The band members dealt with these feeling in different ways at first. Most publicly, Gontier checked into rehab for dependency on the prescription painkiller OxyContin. (Since going through recovery, Gontier and his bandmates have made a periodic habit of performing free shows at rehabilitation centers while on tour.)

After he was well enough, the band reconvened to write a new record and discovered its members had all been going through much the same thing. The quartet convened at Sanderson’s secluded lake house and began writing the songs that would make up “One-X.”

“It was either write or stare at each other,” says Stock of the self-imposed exile. “We hashed everything out together.
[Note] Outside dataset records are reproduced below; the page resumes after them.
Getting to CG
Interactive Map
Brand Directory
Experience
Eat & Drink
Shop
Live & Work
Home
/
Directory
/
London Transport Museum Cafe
We’d all sit together with acoustics and just break it down, really narrow down what we were trying to say with a song.”

On “One-X,” all the band’s party-fueled alienation, all its distrust of seedy sycophants, came to a boil in tracks like “Animal” and the record’s other No. 1 hits, “Pain” and “Never Too Late.”

“That’s what ‘One-X’ is all about really,” Stock says. “It’s about feeling like a target, like you’re standing alone in a crowd of people.”

Those days seem behind them now. Stock says the band has learned how to take care of itself on tour, how to spot who they can and cannot trust. But he adds the experience only served to strengthen the band in the long run.

“We’re much closer because of a lot of the things that we went through,” he says. “We managed to get through, and now we communicate much better as a band.”